Excerpt:
Gamarra Market – the hub of Lima’s textile economy. In a country know for its cotton and materials Gamarra Market is where you could potentially decorate your house in under 2 hours. It puts North American interior design to shame. All you’d have to do here is walk up to the third or fourth floor of any of the warehouse buildings, find a man or woman with a sewing machine and giants pieces of material and pick a colour and style for your drapes. 1 hour later – drapes! My friend was looking for a tablecloth and asked a vendor where she could find them. We then went on a mad goose chase for tablecloths in a world of linens and found, somehow, no tablecloths. So we asked another person in a large warehouse and they asked us what kind we wanted. They’d whip them up for us.As North Americans we’re relatively indecisive, however, and didnt’ take the worker up on their offer.
We watched the material flew off the sewing machines, though, and onto the floor where it was whisked off by another worked to a large stack. If you’ve ever sewed you know how careful you are with straight lines and slowly you generally go. Not here. Here a 1 metre-long stitch takes approximately 0.5 seconds.
In these buildings they were making more than drapes and tablecloths by request. Dresses galore. Basically it seemed that Peru was suppling the entire North American prom dress obsession. We saw the same dresses over and over, and for dirt cheap. Ever colour was available in the one shoulder crushed microfibre mini-dress. My mom would ahve been in heaven with all the concert dresses, and I got corseted into more than a few (equivalent of $10 CAD) lace-up numbers.

(Stored data entries)
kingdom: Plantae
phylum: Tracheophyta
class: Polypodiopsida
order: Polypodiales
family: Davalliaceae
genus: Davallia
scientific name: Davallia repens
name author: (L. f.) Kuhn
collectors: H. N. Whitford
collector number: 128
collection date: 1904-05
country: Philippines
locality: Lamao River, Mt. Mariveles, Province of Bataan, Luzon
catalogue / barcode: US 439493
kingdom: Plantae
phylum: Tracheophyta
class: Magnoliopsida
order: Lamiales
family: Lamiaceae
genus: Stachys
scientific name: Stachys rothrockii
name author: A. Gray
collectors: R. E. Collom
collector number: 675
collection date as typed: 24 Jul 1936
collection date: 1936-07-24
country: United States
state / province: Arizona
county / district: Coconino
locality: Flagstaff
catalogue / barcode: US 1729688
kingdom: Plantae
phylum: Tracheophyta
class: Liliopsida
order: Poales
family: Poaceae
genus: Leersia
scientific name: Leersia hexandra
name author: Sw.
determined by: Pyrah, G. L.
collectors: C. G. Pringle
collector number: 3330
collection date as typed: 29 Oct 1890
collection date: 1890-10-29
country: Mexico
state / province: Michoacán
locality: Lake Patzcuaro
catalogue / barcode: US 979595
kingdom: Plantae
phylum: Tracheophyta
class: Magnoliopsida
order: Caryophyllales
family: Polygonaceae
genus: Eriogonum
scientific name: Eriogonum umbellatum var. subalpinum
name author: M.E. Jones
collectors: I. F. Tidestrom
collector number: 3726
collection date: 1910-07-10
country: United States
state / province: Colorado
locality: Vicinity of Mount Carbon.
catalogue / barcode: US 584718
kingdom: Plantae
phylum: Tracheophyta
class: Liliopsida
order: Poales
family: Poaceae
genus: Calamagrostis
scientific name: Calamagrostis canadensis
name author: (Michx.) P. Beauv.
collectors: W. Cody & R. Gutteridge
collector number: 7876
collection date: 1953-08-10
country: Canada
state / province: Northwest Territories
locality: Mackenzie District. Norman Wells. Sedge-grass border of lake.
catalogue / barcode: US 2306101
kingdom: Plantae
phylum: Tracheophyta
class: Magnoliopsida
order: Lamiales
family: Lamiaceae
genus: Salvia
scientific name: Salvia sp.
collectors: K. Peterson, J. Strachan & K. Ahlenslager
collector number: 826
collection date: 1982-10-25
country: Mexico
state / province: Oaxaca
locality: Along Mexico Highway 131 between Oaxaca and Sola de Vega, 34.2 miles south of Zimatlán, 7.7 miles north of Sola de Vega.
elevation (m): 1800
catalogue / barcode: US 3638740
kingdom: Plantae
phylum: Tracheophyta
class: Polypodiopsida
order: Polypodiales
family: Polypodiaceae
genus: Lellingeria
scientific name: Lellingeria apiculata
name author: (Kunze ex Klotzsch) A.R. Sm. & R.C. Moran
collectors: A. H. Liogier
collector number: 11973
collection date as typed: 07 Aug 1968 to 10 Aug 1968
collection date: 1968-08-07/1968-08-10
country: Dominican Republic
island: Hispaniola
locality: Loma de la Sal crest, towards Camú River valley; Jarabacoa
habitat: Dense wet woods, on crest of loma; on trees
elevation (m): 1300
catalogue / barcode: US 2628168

Problems and tasks:
a - What lengths of time does the piece about Gamarra Market mention? List every one.
b - Carry on the piece about Gamarra Market, starting after its last sentence.

Written answers:
a -
- Under 2 hours: the time in which you could potentially decorate your house.
- 1 hour: the time until your drapes are ready.
- Approximately 0.5 seconds: the time a 1 metre-long stitch takes.

b -
The market is poor, though. From a website called “demotix” I learned that Gamarra Market boasts the most commercial transactions per minute in Peru. It’s located right next to the wholesale market where I’d gone the week before gold and silver. In the same uncomfortable way, you don’t know if your unbleached cotton was made by factory workers being payed less than a dollar a day in bad conditions, or by a respectable company paying marginally more. People actually live in the market too, apparently, as you can see laundry hanging from lines on top of some of the buildings.
The markets gets about 150 thousand visitors per day and covers over 40 blocks with over 14,000 shops, so getting lost is common. We had to go back to a store to pick up a tailored dress (for free, of course) and almost got lost wandering down just one single street.
See the giants trolleys of materials all wrapped up in plastic? Those are destined for some factory somewhere. Could be domestic, could be international. But you’ll see tons of middlemen rolling them through the streets to their destinations. The number of people employed here is staggering, and the activity is constant.You specially need to be careful of pickpockets. There are money-changers at the entrances more than willing to change your euros or dollars for you, but walking into the market (or out) after just changing over a hundred American is not a good idea. It’s not the best area and while there are lots of people working in textiles, there are lots of people not working in textiles…This will give you a back of steel.Those are ribbons. Bags and bags and bags of ribbons next to a small little shack of a restaurant serving conchitas negras (small black shells, a traditional mollusk) in the conchas’ black juice. It’s not a horribly unsafe place, though. Families walk through there all the time, and you’ll see kids in school uniforms on their own. They pick up a snack or just pass through on their way to Chinatown or the wholesale market or wherever their families work.